Alterman Investment Fund, Inc.
_____ __, 1999
Page 5

  4.  The Acquiring Fund will recognize no gain or loss on its receipt of the
assets of the Acquired Fund in exchange solely for Acquiring Fund Shares and the
assumption of the Acquired Fund's liabilities.

  5.  The Acquiring Fund's basis in the assets received from the Acquired Fund
will be the same as the Acquired Fund's basis in such assets immediately before
the Reorganization.

  6.  The Acquiring Fund's holding period for the assets received will include
the period during which the Acquired Fund held such assets.

  7.  An Acquired Fund shareholder will recognize no gain or loss on the
exchange of Acquired Fund shares for Acquiring Fund Shares in the
Reorganization.

  8.  The aggregate basis of the Acquiring Fund Shares received by an Acquired
Fund's shareholder in the Reorganization will be the same as the aggregate basis
of the Acquired Fund shares exchanged therefor.

  9.  The holding period for the Acquiring Fund Shares received by an Acquired
Fund shareholder in the Reorganization will include the holding period for the
Acquired Fund shares exchanged therefor, if such Acquired Fund shares are held
as a capital asset on the effective date of the Reorganization.

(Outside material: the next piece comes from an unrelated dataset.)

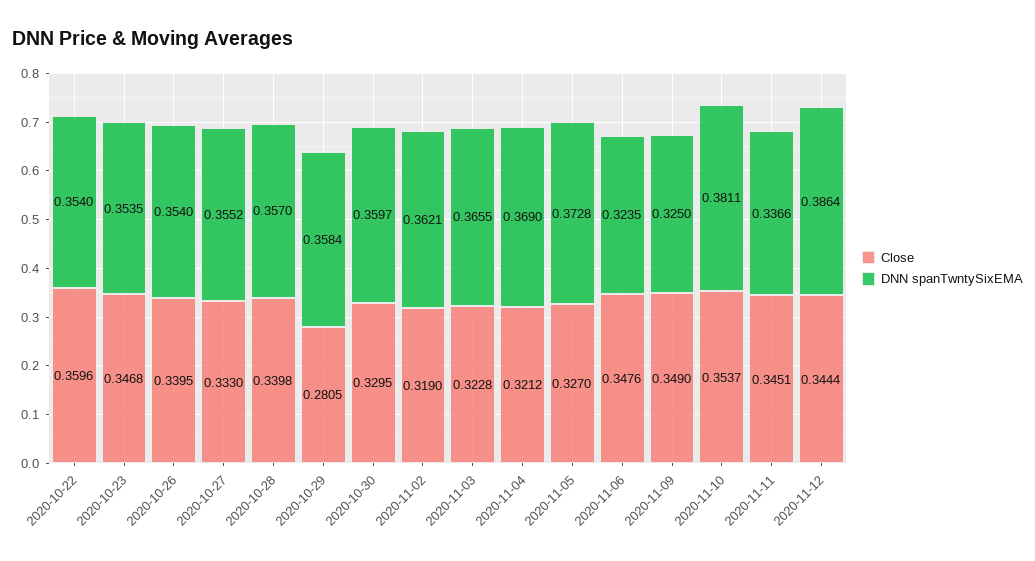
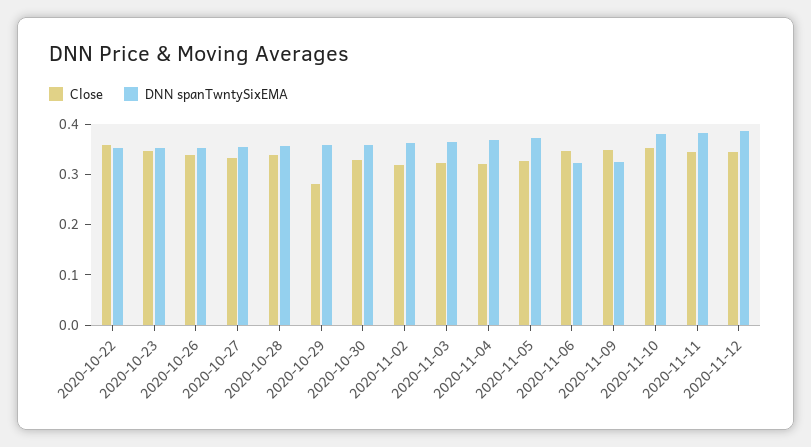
DNN spanTwntySixEMA, 2020-11-11: 0.3366 -> 0.38

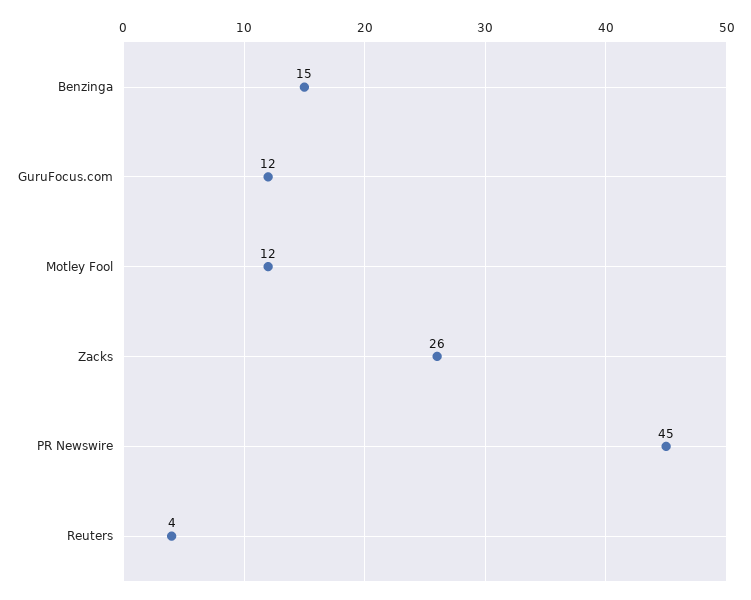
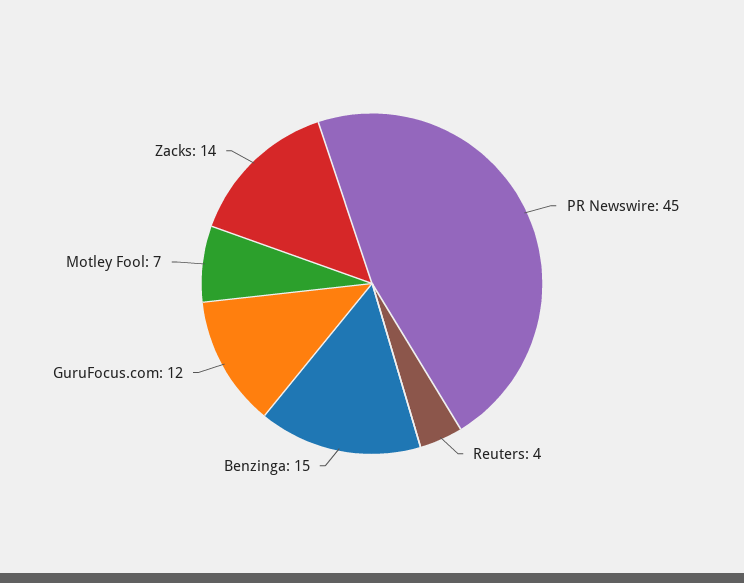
Motley Fool: 12 -> 7
Zacks: 26 -> 14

  Except as set forth above, we express no opinion regarding any tax
consequences of the Reorganization.  This opinion is solely for your benefit and
may not be relied on by any other person.  This opinion may not be distributed,
quoted in whole or in part or otherwise reproduced in any document, or filed
with any governmental agency without our prior written consent.

  We consent to the use of this opinion as an exhibit to the Registration
Statement under the Securities Act of 1933 filed with the Securities and
Exchange Commission by Smith Barney Muni Funds in connection with the
Reorganization.  In giving this consent, we do not admit that we are within the
category of persons whose consent is required by section 7 of the Securities Act
of 1933 or the rules and regulations promulgated thereunder.